Particularly in view of the fact that the insurance system
affords no opportunity for a hearing, denies
cross-examination and involves a decision made by a
financially biased tribunal, a careful examination of the
Social Security decision as a check against unwarranted
abuse of the claimant by the insurer is consistent with
ERISA's goal of protecting promised benefits by insuring
that meaningful rights and remedies are available to
claimants. See 29 U.S.C. §1001(b).
Further, all group
disability insurance coordinates benefits with Social
Security and reduces the monthly benefit by the amount of
Social Security benefits received by the claimant.
Consequently, most insurers make it a requirement of
continued receipt of benefits that the insured apply for
disability benefits. If the insurer demands the insured
apply for benefits and wishes to benefit from the
reduction, the insured should be able to gain credit for
the Social Security award, a point made in
Ladd.
Whitaker
's comment about the independent claim reviewers is also
disturbing since there is no evidence that the claimant
was examined — and, as pointed out in the quote from
Hawkins set
forth above, so-called independent reviewers may be
anything but. Even the Supreme Court cautioned in
Nord that
physicians repeatedly retained by benefits plans may have
an '''incentive to make a finding of 'not disabled' in
order to save their employers money and to preserve their
own consulting arrangements.'' 123 S.Ct. at 1971. Thus,
courts need to be more wary of the potential for mischief
when the same party who determines claim eligibility and
who is also responsible for paying claims blindly defers
to its reviewing doctors.
That said, there is no doubt
that insurance fraud is a serious problem and insurers
must be vigilant against deceitful claimants. Thus, many
of the doctors hired by insurers to review claims perform
an important gatekeeper function in identifying fraudulent
claims. No doubt, there are also treating doctors who go
out of their way to assist their patients — that is why
the Social Security system has placed so many restrictions
on when a treating doctor's opinion will be given
deference.
Nonetheless, for a court to
simply conclude that utilization of a reviewing doctor is
sufficient to show that the decision was not arbitrary and
capricious points to a fundamental problem with the entire
notion of applying ERISA concepts to disability benefit
claims. What has happened is that disability insurers are
allowed to stand in a privileged position that no other
insurers enjoy just by declaring in policies that they
themselves draft that the insurer has discretion to
determine a claimant's eligibility to receive benefits.

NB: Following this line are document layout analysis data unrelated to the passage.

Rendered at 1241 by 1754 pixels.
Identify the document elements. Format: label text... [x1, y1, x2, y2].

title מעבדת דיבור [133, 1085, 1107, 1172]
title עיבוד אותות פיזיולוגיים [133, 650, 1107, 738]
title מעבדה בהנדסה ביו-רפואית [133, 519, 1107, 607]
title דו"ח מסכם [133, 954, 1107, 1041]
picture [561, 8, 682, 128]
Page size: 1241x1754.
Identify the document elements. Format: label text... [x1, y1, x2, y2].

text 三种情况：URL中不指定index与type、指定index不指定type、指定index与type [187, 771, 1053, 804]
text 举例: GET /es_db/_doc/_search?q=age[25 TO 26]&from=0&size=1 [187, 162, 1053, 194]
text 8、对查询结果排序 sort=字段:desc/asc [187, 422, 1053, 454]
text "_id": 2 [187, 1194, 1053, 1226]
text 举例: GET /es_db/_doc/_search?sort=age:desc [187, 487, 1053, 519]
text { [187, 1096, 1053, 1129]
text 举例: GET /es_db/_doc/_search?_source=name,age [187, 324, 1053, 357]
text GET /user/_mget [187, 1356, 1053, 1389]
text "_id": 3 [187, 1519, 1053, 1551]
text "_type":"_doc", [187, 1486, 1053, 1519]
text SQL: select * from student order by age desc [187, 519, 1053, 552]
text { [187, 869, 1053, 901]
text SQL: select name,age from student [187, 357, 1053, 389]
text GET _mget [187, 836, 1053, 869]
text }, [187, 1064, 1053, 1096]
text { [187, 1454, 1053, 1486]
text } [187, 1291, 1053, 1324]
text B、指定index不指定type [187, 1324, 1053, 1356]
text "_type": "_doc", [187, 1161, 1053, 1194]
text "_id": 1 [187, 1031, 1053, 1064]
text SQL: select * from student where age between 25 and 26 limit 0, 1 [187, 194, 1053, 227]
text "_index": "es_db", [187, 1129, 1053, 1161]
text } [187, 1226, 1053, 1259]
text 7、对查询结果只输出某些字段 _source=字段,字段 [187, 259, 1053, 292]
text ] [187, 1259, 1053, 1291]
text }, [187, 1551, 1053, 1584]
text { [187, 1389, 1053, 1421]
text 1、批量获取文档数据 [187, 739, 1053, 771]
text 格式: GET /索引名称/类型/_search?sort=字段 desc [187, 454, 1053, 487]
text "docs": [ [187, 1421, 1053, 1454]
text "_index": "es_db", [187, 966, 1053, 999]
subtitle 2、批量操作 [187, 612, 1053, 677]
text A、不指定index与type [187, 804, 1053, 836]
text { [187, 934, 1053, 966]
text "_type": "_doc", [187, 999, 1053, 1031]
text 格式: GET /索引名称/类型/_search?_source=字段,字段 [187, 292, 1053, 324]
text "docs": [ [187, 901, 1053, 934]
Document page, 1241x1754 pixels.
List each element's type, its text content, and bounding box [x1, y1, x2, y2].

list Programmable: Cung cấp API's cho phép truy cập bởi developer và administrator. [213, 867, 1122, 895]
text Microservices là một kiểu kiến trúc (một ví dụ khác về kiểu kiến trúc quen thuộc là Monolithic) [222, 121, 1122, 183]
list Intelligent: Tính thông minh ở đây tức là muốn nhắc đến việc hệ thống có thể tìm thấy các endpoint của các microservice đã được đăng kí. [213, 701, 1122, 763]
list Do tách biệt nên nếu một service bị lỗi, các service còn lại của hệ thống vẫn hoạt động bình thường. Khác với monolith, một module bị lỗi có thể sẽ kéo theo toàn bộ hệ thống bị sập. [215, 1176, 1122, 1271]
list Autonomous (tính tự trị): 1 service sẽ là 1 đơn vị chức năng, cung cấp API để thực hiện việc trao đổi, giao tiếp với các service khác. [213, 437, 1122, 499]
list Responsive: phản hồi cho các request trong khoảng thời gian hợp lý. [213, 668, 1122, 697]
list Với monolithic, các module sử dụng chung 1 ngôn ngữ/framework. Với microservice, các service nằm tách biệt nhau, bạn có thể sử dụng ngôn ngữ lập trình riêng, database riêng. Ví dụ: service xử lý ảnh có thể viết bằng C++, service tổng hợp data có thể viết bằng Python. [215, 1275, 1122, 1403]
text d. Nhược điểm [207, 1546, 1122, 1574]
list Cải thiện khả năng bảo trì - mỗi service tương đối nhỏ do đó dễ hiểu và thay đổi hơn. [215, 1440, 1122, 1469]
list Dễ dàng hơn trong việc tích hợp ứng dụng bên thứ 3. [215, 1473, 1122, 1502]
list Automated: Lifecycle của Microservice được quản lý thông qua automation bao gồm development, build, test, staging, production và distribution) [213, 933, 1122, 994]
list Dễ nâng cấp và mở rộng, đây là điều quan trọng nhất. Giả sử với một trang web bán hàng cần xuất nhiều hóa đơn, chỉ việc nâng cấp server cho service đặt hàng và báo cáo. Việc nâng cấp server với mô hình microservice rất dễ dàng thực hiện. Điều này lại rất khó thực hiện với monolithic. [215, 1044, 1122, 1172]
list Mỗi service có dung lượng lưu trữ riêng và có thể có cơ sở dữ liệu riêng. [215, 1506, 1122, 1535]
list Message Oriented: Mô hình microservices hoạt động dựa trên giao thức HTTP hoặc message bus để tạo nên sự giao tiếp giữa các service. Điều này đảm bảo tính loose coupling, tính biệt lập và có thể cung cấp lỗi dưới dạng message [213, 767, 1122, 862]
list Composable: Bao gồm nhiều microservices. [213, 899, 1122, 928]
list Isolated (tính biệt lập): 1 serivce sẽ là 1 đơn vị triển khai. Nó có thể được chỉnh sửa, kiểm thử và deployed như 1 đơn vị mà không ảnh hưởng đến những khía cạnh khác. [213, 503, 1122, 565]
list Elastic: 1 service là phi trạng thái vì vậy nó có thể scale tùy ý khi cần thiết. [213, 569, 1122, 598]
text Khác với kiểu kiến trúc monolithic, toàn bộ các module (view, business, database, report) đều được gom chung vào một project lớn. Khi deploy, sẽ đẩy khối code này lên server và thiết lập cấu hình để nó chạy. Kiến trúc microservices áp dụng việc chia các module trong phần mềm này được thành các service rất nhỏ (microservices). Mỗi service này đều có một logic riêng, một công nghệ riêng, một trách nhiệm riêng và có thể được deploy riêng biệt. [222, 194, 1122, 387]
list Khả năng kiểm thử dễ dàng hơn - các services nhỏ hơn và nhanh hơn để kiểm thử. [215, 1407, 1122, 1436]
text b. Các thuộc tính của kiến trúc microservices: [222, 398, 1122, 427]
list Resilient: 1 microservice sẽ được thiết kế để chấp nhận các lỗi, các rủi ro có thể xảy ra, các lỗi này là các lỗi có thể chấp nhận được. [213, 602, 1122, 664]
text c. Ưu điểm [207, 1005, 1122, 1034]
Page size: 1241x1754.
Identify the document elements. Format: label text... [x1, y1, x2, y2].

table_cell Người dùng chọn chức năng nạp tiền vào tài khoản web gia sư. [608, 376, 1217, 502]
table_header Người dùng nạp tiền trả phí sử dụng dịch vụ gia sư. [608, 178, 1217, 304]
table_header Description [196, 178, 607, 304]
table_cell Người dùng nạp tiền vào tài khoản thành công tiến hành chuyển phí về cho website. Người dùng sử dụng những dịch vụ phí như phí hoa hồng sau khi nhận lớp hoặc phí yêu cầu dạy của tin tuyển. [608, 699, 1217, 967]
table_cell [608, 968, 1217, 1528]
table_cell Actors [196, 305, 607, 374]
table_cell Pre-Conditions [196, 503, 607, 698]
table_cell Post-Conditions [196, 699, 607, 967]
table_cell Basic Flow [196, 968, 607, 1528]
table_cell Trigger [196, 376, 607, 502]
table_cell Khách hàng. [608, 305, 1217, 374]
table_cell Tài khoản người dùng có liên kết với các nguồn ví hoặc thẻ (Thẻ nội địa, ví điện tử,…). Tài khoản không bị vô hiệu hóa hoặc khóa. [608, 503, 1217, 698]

Although the Supreme Court
ruled in Firestone
that such language is sufficient to require a
deferential standard of review under which a claimant must
prove the insurer is not only wrong but has made an
irrational decision, it is hard to fathom a rational
policy basis for such a conclusion. Can there really be a
valuable societal purpose or policy behind granting
broad-based discretion to insurers that owe a greater duty
to their shareholders than to their insureds?